Which lines run from the one containing "right hip: (344, 635)" through the end of the entries? Restate them word for word, and only those.

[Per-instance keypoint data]
---

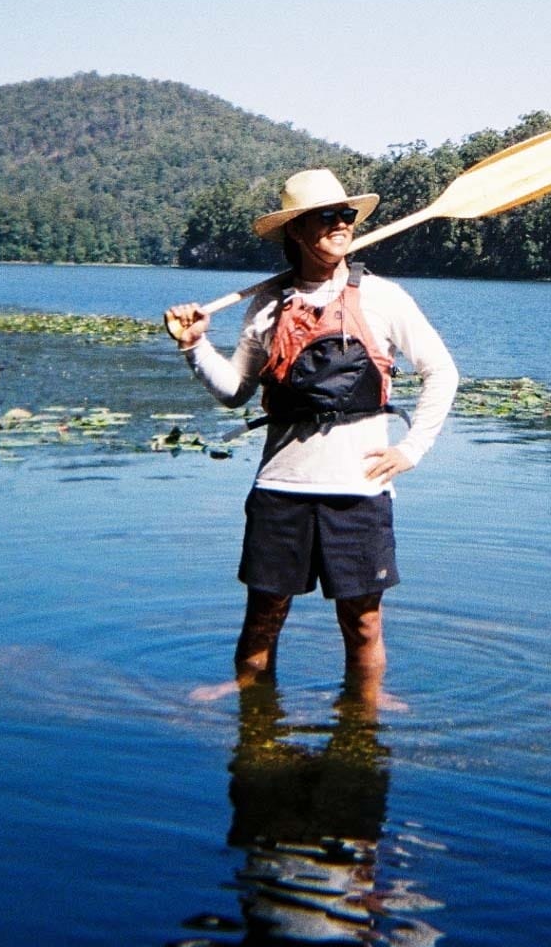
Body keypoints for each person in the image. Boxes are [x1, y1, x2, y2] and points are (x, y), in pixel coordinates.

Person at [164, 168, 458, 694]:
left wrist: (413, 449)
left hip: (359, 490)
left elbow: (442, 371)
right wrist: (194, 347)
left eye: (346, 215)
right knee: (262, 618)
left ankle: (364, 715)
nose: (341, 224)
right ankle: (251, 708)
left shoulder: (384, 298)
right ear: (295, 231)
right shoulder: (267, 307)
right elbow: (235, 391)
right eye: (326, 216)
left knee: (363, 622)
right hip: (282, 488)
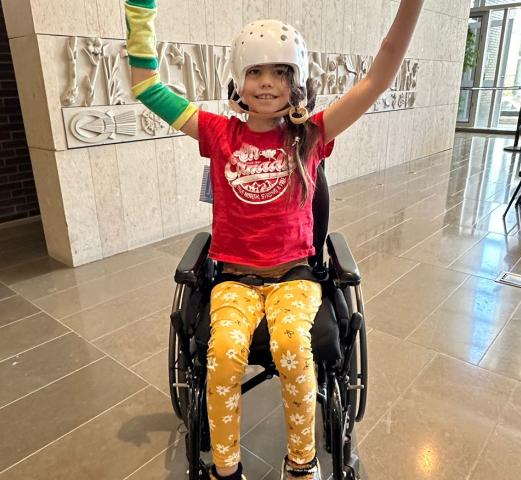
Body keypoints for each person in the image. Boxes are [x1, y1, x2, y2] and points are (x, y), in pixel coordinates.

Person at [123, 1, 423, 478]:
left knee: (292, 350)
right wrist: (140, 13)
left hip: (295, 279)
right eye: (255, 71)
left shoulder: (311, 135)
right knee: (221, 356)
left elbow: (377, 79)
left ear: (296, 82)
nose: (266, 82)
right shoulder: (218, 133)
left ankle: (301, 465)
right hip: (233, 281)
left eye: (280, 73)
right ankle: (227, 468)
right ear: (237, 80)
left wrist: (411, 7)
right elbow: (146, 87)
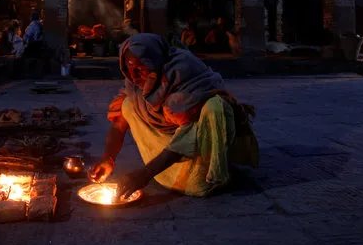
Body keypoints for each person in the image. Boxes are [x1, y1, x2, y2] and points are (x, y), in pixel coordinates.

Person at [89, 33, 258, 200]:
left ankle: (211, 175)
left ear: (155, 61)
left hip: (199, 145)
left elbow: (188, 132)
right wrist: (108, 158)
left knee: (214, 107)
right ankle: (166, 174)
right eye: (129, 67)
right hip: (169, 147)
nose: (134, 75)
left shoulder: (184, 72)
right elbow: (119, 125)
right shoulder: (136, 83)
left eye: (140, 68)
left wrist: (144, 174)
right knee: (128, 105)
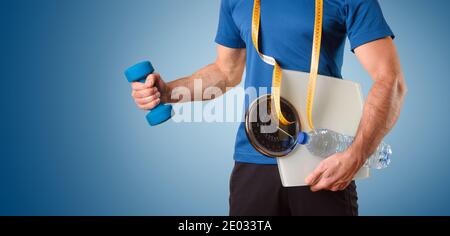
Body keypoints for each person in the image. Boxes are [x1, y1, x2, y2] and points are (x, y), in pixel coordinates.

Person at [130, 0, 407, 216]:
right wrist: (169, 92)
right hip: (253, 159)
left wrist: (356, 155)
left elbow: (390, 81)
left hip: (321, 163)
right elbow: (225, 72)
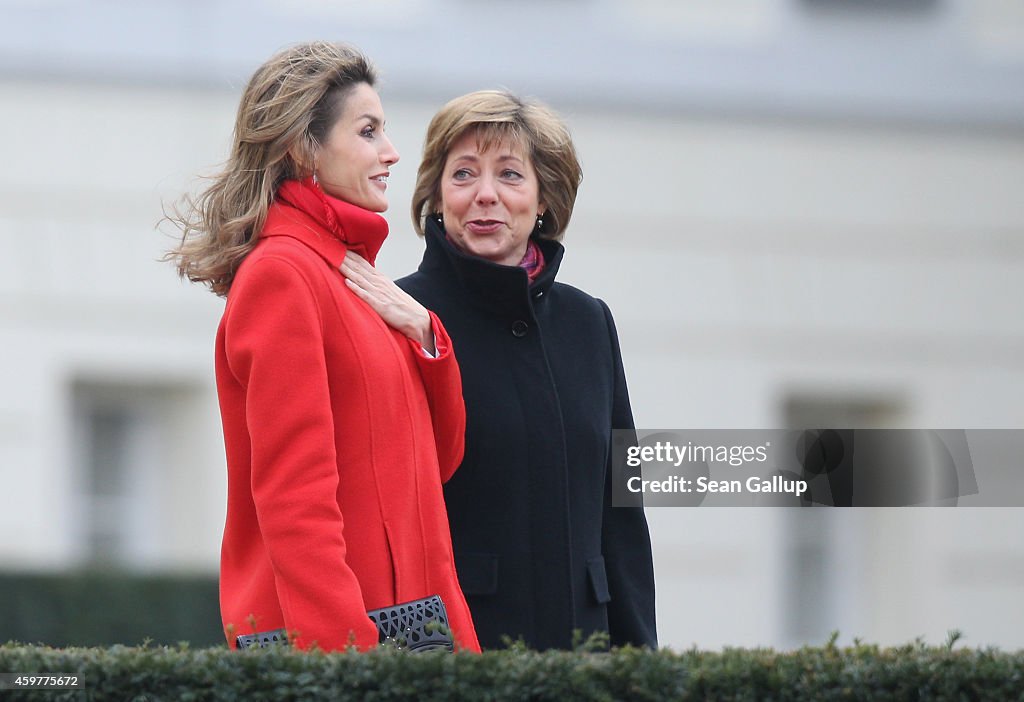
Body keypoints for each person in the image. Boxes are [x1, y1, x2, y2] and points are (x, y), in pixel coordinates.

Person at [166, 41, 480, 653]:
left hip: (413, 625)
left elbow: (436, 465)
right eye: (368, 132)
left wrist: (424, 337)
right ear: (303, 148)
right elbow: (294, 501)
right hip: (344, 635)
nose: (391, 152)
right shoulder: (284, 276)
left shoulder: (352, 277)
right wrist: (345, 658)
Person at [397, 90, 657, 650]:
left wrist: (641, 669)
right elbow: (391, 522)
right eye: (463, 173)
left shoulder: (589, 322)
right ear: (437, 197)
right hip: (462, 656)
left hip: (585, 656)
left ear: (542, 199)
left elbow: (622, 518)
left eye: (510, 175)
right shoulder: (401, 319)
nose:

---

Finished exercise:
right hip: (344, 635)
nose: (391, 152)
right shoulder: (284, 276)
left shoulder: (352, 277)
right wrist: (345, 658)
Person at [397, 90, 657, 650]:
left wrist: (641, 669)
right elbow: (391, 522)
right eye: (463, 173)
left shoulder: (589, 322)
right ear: (437, 197)
right hip: (462, 656)
left hip: (585, 656)
left ear: (542, 199)
left elbow: (622, 518)
left eye: (510, 175)
right shoulder: (401, 319)
nose:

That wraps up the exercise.